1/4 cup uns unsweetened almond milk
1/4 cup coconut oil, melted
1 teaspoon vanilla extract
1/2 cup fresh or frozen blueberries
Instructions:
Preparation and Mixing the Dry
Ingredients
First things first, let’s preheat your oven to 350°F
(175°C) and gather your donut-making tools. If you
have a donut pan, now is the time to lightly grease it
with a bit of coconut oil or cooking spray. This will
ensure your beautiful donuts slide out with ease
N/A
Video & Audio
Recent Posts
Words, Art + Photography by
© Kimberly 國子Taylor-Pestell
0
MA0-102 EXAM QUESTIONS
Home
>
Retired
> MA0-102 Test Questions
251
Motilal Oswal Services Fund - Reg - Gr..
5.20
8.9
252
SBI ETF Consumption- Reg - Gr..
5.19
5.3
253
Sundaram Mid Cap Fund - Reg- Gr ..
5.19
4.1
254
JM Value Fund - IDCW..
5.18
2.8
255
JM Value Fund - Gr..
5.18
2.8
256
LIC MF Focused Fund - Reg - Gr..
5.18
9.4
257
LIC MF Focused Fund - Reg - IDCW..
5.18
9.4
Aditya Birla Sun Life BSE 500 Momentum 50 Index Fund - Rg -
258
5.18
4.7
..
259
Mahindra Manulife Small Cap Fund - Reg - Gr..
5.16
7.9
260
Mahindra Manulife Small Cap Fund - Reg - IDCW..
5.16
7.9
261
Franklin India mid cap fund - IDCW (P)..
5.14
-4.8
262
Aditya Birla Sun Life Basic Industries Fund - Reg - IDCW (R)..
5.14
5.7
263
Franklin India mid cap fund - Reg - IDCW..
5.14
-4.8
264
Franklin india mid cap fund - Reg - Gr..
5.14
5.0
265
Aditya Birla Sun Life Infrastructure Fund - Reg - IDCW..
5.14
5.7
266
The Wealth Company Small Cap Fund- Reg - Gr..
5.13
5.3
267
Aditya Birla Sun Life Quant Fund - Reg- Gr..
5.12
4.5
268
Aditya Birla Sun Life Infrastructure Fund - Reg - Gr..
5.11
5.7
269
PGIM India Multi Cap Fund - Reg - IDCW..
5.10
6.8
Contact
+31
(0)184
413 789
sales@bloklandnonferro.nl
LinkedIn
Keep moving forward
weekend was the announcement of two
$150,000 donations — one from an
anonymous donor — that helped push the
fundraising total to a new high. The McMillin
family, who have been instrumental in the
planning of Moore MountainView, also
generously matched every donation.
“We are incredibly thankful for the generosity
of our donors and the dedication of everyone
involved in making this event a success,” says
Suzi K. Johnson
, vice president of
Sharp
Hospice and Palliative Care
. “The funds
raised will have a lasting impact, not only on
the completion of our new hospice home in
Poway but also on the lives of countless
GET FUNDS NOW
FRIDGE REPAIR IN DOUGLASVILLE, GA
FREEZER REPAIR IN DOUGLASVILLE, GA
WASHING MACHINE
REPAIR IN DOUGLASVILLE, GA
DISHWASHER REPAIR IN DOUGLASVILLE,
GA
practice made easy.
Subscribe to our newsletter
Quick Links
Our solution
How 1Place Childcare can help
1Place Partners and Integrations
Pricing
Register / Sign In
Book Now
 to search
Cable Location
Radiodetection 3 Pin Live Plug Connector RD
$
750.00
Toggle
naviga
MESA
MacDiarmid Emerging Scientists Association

● To do
Pick out all lines from the data above in which the word "Small" appears.

● Solution
Mahindra Manulife Small Cap Fund - Reg - Gr..
Mahindra Manulife Small Cap Fund - Reg - IDCW..
The Wealth Company Small Cap Fund- Reg - Gr..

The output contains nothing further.